When somebody runs EXPLAIN, they don't necessarily care that much about its
performance, as long as it returns results in reasonable time.
So if the planner does some extra work in that mode to better display why
the specific path was chosen, it should probably be ok from the performance
perspective.

> What that means is that a trace of add_path decisions just can't be
> very useful to an end user: there isn't enough data to present the
> decisions in a recognizable form, besides which there is too much
> noise because most of the rejected options are in fact silly.
> So indeed we find that even hard-core developers aren't interested
> in consuming the data in that form.
>

Even if the output is not very human-readable, it still can be useful, if
there are tools that consume the output and extract
meaningful data while omitting meaningless noise (if the meaningful data
exists there of course).

> Another issue is that frequently the problem is that we never
> considered the desired plan at all, so that even if you had a
> perfectly readable add_path trace it wouldn't show you what you want
> to see. This might happen because the planner is simply incapable of
> producing that plan shape from the given query, but often it happens
> for reasons like "function F() used in the query is marked volatile,
> so we didn't flatten a subquery or consider an indexscan or whatever".
> I'm not sure how we could produce output that would help people
> discover that kind of problem ... but I am sure that an add_path
> trace won't do it.
>
> So, not only am I pretty down on exposing OPTIMIZER_DEBUG in
> its current form, but I don't really believe that adding hooks
> to add_path would allow an extension to produce anything of value.
> I'd for sure want to see a convincing demonstration to the contrary
> before we slow down that hot code path by adding hook calls.

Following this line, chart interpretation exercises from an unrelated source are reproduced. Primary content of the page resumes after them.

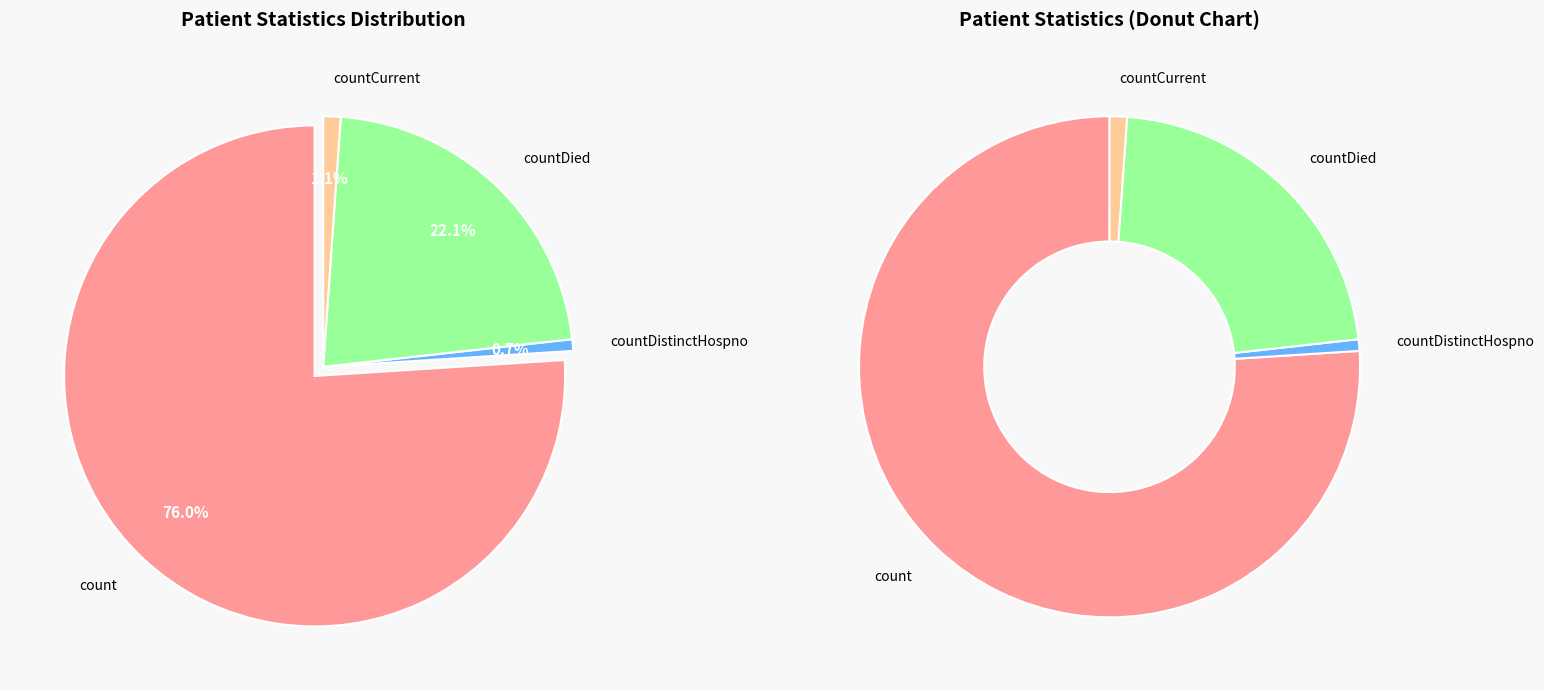

Count the number of slices in the pie.

4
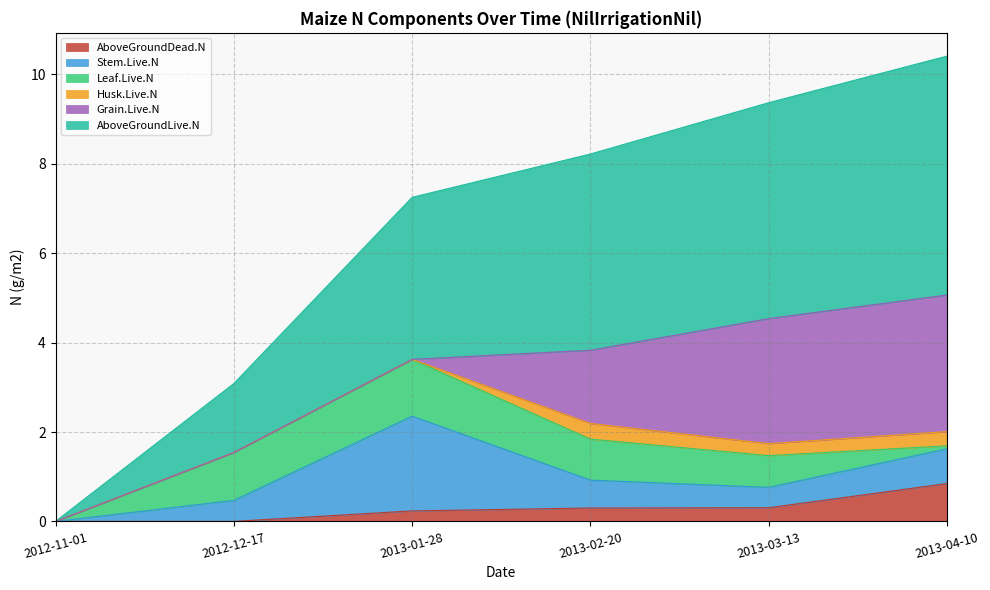

True or false: Maize.Leaf.Live.N has more than 2 points higher than both neighbors.

False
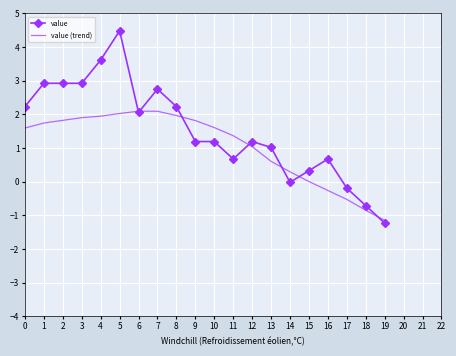

Between 1 and 15, which series saw the biggest shift?

value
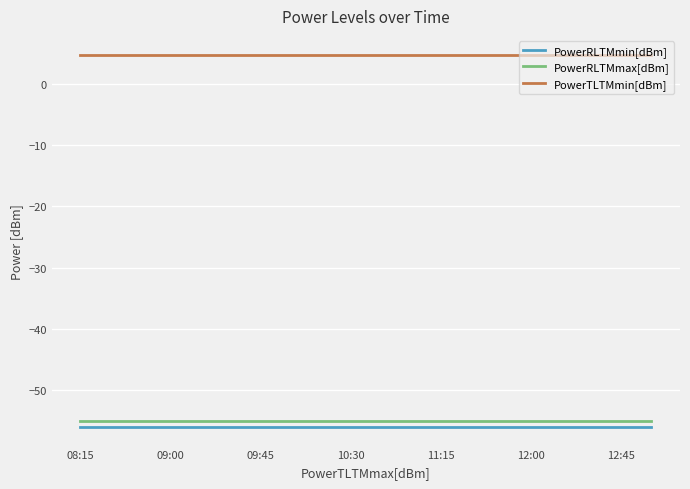

Which series has the largest total across all categories?

PowerTLTMmin[dBm]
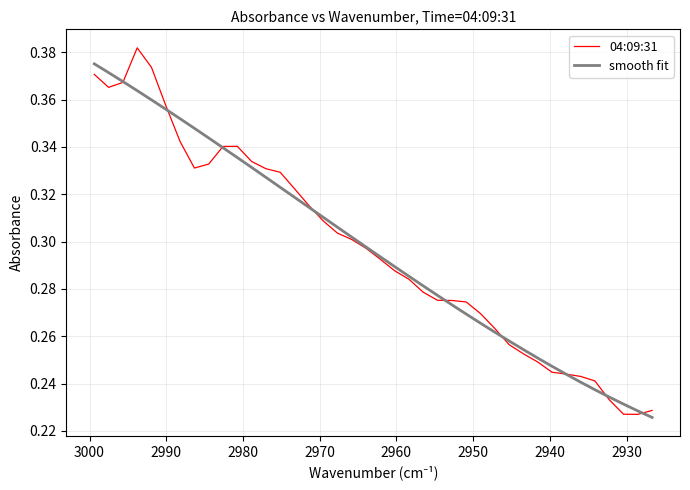

At how many categories does at least one series exceed 0?

40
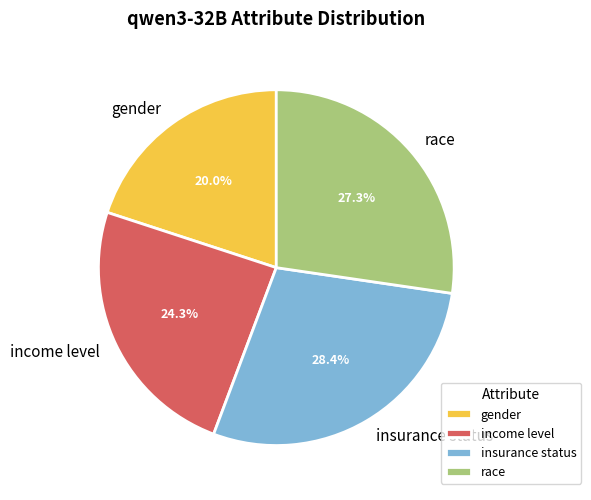

What percentage is the insurance status slice, to the nearest percent?

28%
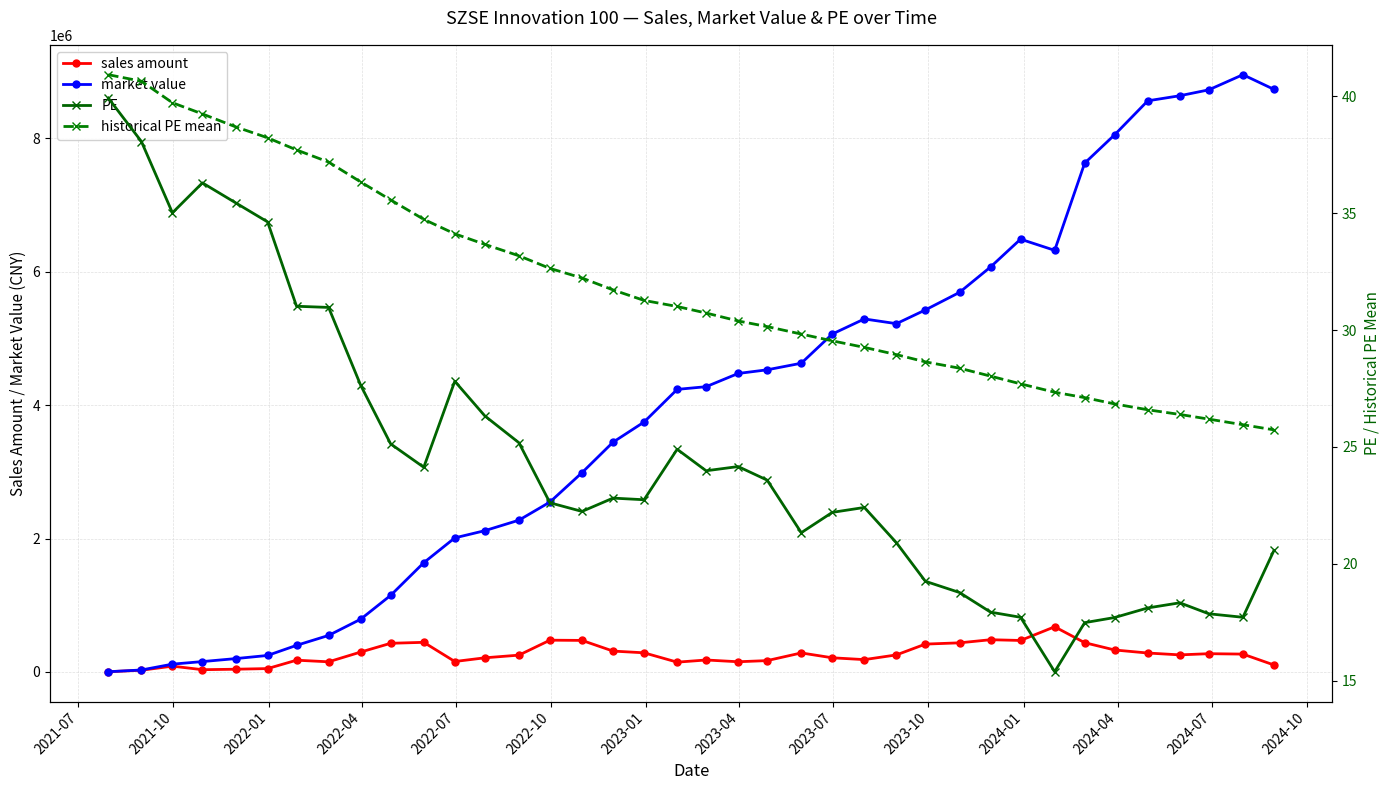

What is the maximum value for market value?

8952069.2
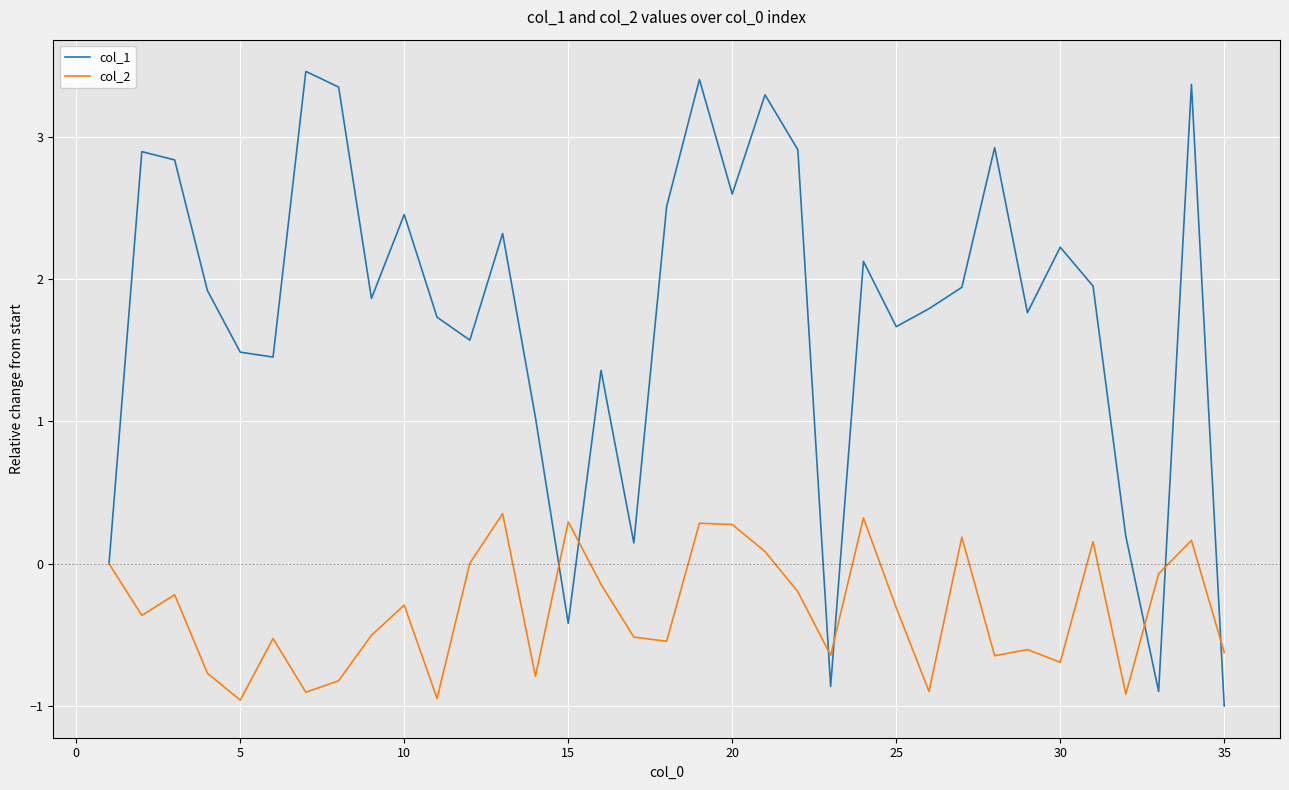

What is the maximum value shown in the chart?

3.5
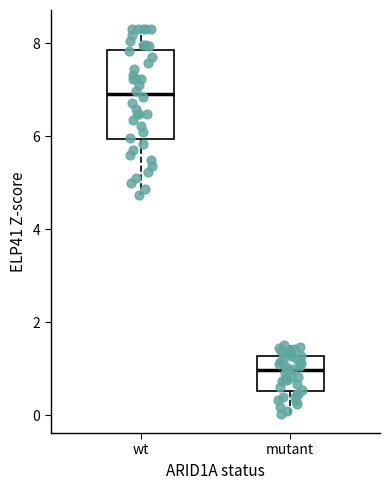

Where is the upper edge of the box for mutant on the y-axis? The values are not printed on the chart, so give them approximately, as read against the axis.

1.2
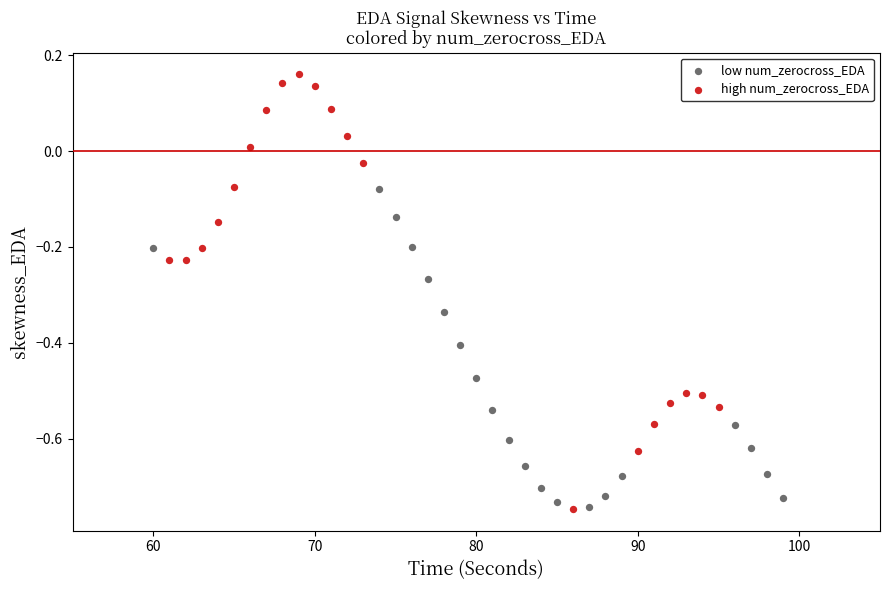

Which series has the widest spread of Y values?

high num_zerocross_EDA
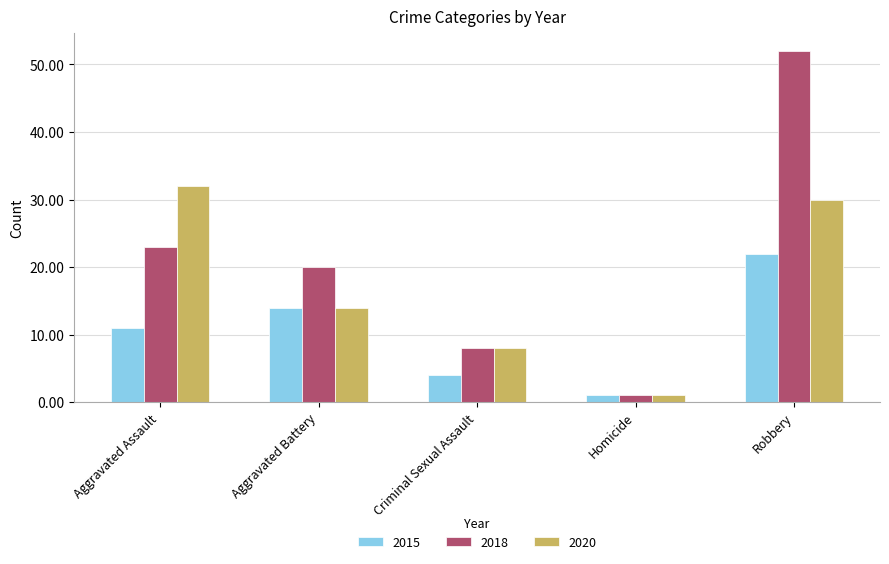

What is the approximate value of 2015 at Criminal Sexual Assault?

4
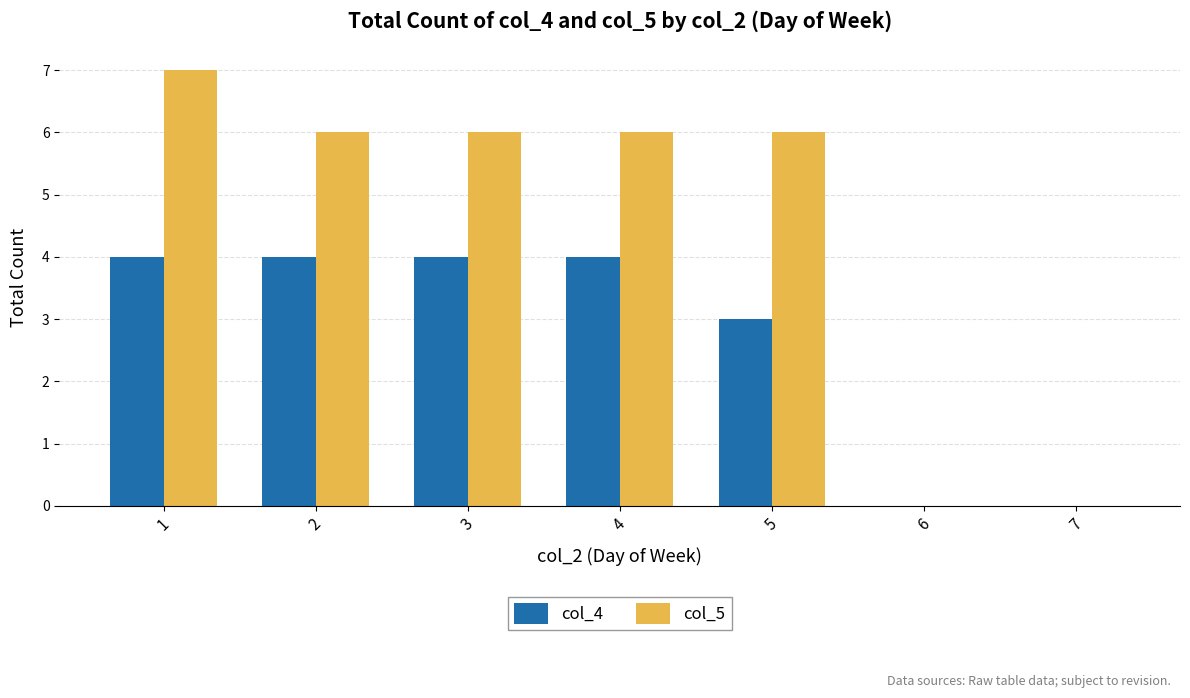

What is the maximum value shown in the chart?

7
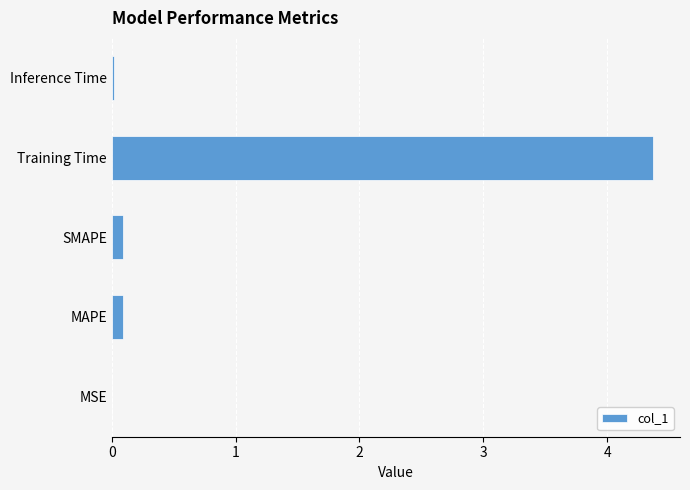

Is it true that the value at MAPE is 0.1?

True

Pardon my ignorance, but I'm curious, how changes in planner code are
currently validated?
Let's say, you add some extra logic that introduces different paths in some
cases, or adjust some constants. How do you validate this logic doesn't
slow down something else dramatically?
I see some EXPLAIN output checks in regression tests (not that many
though), so I'm curious how regressions in planning are currently tested.
Not the simple ones, when you have a small input and predictable
plan/output, but something that can happen with more or less real data
distribution on medium / large datasets.